PROBLEM. Copy the data precisely, keeping every character.

▼▼▼

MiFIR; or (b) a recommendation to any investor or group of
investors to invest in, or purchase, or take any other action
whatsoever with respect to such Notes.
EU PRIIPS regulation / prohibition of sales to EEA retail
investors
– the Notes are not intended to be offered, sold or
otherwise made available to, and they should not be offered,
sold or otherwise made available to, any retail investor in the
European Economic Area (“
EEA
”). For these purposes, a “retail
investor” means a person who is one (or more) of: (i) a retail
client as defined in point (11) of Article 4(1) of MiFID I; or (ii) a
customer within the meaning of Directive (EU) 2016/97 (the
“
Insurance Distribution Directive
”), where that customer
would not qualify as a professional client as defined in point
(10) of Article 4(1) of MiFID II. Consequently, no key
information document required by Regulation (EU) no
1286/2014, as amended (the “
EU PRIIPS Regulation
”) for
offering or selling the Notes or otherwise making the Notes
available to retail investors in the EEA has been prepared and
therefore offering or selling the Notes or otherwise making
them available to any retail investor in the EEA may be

▲▲▲

WRITTEN SOLUTION.
MiFIR; or (b) a recommendation to any investor or group of
investors to invest in, or purchase, or take any other action
whatsoever with respect to such Notes.
EU PRIIPS regulation / prohibition of sales to EEA retail
investors
– the Notes are not intended to be offered, sold or
otherwise made available to, and they should not be offered,
sold or otherwise made available to, any retail investor in the
European Economic Area (“
EEA
”). For these purposes, a “retail
investor” means a person who is one (or more) of: (i) a retail
client as defined in point (11) of Article 4(1) of MiFID I; or (ii) a
customer within the meaning of Directive (EU) 2016/97 (the
“
Insurance Distribution Directive
”), where that customer
would not qualify as a professional client as defined in point
(10) of Article 4(1) of MiFID II. Consequently, no key
information document required by Regulation (EU) no
1286/2014, as amended (the “
EU PRIIPS Regulation
”) for
offering or selling the Notes or otherwise making the Notes
available to retail investors in the EEA has been prepared and
therefore offering or selling the Notes or otherwise making
them available to any retail investor in the EEA may be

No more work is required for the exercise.